Dire 2

Publié le par la freniere

J'ai ouvert ma poitrine. Des visiteurs s'y penchent et regardent mais le cœur n'y est plus. Je boite au pied de la lettre. J'ai mélangé les mites avec les mythes. Il y a des trous dans l'inconscient. Les archétypes sont en laine. Les flammes capitulent dans l'âtre du possible. La mer ferme la porte aux anémones. Le malheur est si vite arrivé. Le bonheur est trop court. L'espoir sur sa tige est toujours en balance. J'aurais du dessiner, faire des ronds dans l'eau, griffer les murs de pierres. Les peintres n'ont pas besoin de dictionnaire. Où les mots donnent un sens, les formes et les couleurs se posent des questions. Je reviens à moi-même pour en venir aux autres, pour en venir au jour, pour en venir à tout, pour en venir au cœur. Quelque part. Ailleurs. Ici. Il suffit de si peu. La plus petite lueur enflamme l'impossible. Nous écrivons toujours un peu pour que le monde un jour ressemble à nos rêves. J'apprends à lire dans les lignes de la main, la ligne de mai, la ligne de miel, la ligne de lune. La main qui écrit laisse parfois sa paume sur la page. Mes oiseaux de pain sec s'envolent vers le blé. On part de si peu pour revenir de tout.

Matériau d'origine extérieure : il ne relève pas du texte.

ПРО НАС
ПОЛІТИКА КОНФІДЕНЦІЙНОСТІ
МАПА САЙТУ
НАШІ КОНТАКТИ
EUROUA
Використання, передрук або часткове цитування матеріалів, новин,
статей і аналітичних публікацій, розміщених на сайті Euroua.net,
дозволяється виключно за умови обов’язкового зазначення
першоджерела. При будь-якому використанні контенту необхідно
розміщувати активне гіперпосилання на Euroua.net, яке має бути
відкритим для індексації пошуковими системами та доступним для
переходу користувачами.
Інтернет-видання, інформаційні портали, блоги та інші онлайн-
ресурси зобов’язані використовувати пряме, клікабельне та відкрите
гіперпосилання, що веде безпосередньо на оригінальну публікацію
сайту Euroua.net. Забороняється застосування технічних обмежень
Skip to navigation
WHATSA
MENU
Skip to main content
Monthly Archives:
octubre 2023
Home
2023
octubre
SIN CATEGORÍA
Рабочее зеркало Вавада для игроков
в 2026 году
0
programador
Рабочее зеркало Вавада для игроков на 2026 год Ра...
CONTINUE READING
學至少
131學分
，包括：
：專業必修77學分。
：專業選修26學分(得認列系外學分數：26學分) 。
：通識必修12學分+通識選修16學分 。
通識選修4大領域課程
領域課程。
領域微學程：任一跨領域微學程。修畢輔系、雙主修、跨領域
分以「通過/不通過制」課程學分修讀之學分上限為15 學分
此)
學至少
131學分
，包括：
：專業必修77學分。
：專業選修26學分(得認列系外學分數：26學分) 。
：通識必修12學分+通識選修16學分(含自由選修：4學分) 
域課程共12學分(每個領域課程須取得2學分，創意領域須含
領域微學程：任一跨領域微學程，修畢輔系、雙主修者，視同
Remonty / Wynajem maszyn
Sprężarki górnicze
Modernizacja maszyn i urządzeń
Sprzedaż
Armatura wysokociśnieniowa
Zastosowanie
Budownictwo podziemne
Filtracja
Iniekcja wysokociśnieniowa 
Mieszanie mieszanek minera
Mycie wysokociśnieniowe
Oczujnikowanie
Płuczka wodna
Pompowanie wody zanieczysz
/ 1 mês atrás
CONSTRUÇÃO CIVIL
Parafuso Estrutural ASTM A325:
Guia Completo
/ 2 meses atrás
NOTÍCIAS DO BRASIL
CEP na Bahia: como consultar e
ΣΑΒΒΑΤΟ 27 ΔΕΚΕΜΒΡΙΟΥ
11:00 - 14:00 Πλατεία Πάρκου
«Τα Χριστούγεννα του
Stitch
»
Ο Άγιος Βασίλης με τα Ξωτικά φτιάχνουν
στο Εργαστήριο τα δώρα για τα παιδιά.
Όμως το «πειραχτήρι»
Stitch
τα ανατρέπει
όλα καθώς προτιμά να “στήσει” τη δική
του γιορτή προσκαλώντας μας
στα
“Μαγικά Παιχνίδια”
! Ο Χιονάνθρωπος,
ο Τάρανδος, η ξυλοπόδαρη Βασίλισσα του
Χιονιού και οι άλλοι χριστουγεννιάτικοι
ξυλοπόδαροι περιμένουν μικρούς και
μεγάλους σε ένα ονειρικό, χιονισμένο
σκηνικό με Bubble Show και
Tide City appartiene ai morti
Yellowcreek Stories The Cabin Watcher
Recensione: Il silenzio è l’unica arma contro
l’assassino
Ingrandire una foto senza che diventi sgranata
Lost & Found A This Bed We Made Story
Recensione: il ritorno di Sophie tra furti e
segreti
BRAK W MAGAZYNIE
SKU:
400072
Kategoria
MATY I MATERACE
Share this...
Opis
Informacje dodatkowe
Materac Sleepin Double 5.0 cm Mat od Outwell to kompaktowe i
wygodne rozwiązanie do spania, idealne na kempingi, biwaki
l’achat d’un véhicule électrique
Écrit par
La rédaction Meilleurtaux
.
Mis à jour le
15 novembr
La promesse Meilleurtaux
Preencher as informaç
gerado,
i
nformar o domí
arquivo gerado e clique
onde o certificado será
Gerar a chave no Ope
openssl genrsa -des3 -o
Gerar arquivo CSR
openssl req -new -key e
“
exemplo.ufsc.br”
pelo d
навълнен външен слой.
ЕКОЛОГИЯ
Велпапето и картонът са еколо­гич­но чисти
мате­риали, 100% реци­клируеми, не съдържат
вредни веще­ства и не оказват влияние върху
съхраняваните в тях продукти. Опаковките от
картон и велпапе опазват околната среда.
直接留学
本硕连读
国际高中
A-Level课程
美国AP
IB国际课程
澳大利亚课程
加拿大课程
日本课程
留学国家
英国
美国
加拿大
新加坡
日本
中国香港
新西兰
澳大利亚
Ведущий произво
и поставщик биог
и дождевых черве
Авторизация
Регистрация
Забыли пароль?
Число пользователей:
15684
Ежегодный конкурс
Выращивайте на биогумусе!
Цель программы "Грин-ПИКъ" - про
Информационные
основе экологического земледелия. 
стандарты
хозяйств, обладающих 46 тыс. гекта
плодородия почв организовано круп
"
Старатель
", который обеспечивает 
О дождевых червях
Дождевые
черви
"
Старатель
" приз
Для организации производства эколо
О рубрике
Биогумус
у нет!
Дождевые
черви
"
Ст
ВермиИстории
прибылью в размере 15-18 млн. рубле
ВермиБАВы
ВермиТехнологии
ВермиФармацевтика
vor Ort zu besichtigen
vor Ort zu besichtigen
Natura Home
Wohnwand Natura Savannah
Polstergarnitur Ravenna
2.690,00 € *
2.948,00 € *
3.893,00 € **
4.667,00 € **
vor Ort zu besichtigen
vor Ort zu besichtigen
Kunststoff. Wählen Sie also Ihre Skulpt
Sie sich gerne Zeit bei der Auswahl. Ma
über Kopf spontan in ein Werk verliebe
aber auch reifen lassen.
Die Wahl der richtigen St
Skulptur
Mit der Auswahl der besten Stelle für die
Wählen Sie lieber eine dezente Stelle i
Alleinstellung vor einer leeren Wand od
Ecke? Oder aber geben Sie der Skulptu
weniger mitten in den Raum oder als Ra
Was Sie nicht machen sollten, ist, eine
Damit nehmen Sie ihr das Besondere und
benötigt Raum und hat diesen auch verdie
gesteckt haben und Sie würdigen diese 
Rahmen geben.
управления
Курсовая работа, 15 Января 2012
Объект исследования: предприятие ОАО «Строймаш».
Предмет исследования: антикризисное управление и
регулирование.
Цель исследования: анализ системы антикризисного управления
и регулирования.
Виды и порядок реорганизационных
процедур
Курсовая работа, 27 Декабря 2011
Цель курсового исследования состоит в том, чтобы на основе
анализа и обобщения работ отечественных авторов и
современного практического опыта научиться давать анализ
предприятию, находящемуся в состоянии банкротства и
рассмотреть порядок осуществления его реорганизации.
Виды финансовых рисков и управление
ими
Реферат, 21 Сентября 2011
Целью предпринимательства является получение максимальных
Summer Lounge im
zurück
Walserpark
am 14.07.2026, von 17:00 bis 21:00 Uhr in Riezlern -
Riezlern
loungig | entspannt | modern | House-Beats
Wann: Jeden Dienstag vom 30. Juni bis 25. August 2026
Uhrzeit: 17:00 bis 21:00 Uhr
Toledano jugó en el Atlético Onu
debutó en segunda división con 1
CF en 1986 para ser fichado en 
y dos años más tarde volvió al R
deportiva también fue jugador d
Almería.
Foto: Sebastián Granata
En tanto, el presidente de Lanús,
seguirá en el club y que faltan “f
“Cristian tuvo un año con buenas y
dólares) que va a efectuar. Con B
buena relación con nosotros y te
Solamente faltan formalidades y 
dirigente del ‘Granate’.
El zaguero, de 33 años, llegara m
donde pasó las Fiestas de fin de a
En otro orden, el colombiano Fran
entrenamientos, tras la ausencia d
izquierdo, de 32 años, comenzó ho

Aujourd'hui, la neige est tombée. Elle est vraiment tombée. On ne voit plus qu'elle sur le sol, à fleur de terre, à fleur d'eau. J'ai du me réfugier à l'intérieur de moi. C'est triste, me direz-vous. Il n'y a pas d'oiseaux. On y est à l'étroit quand on a le cœur gros. Il faut plier ses mots, replier ses images, mettre ses rêves en boule. Il faut tout imaginer, la petite plage derrière les côtes, une cabane à papillons, une rivière dans les veines. On doit brûler les meubles pour pouvoir se chauffer, mordre ses lèvres à fleur de peau. Le moindre éclat de rire fait tomber les assiettes. Il commence à neiger dans ma tête, des flocons, des nuages, des étoiles. Je m'endors accroché au muscle myocarde.

Je ne sais par quoi commencer. À force de vouloir tout dire, je ne sais plus rien dire. Je mets le point final bien avant d'en finir. Je ne fais pas dans la dentelle. La ligne du destin est maculée de boue, tachée de sang. Elle ne tient plus à rien. Elle tient à la parole. Elle tient à la vie par un nerf, à la mort par un fil. J'ouvre des parenthèses de bonheur dont je jette la clef. Je mets ma main au feu, mes regards en chicane. Mes neurones à vélo pédalent sur la page. Les pierres sentent bon dans un champ de lavande. À chaque jour, sa fleur. Ces petites phrases m'aident à vivre. C'est un miracle de parler. Il y en a même qui chantent. La danse aussi est un miracle, le moindre petit pas, les gestes inutiles, un brin d'herbe, une pierre en vacance. Il fait tellement noir parfois, je mets des lucioles partout. Je dessine sur le mur un soleil d'enfant. Dans le désert des jours, l'empreinte d'un pied d'homme sert de boussole aux naufragés.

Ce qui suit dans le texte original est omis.